- _Data in this exercise_
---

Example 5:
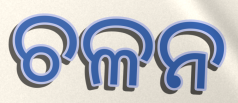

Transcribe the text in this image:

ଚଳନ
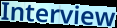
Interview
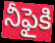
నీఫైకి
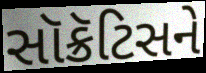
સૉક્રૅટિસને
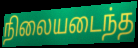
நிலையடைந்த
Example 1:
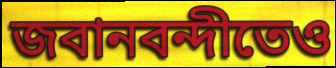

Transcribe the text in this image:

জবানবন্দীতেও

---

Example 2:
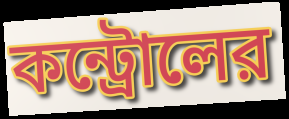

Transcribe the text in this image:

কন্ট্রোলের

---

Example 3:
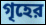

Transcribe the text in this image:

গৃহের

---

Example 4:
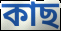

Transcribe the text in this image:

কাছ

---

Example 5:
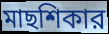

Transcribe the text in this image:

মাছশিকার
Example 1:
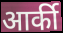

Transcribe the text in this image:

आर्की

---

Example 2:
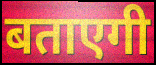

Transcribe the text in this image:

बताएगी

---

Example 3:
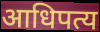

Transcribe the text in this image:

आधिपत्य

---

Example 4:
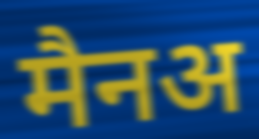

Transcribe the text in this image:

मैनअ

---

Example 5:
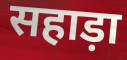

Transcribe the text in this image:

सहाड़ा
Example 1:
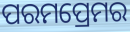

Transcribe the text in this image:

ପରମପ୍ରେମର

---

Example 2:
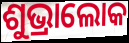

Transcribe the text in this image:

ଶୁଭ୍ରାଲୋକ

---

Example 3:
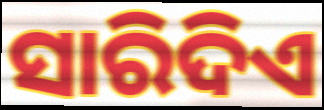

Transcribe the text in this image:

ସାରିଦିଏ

- _What to work on_
The copy you produce must match the entries above exactly, except that it has no pictures.

- _Expected answer_
---

Example 5:

Transcribe the text in this image:

ଚଳନ
Interview
నీఫైకి
સૉક્રૅટિસને
நிலையடைந்த
Example 1:

Transcribe the text in this image:

জবানবন্দীতেও

---

Example 2:

Transcribe the text in this image:

কন্ট্রোলের

---

Example 3:

Transcribe the text in this image:

গৃহের

---

Example 4:

Transcribe the text in this image:

কাছ

---

Example 5:

Transcribe the text in this image:

মাছশিকার
Example 1:

Transcribe the text in this image:

आर्की

---

Example 2:

Transcribe the text in this image:

बताएगी

---

Example 3:

Transcribe the text in this image:

आधिपत्य

---

Example 4:

Transcribe the text in this image:

मैनअ

---

Example 5:

Transcribe the text in this image:

सहाड़ा
Example 1:

Transcribe the text in this image:

ପରମପ୍ରେମର

---

Example 2:

Transcribe the text in this image:

ଶୁଭ୍ରାଲୋକ

---

Example 3:

Transcribe the text in this image:

ସାରିଦିଏ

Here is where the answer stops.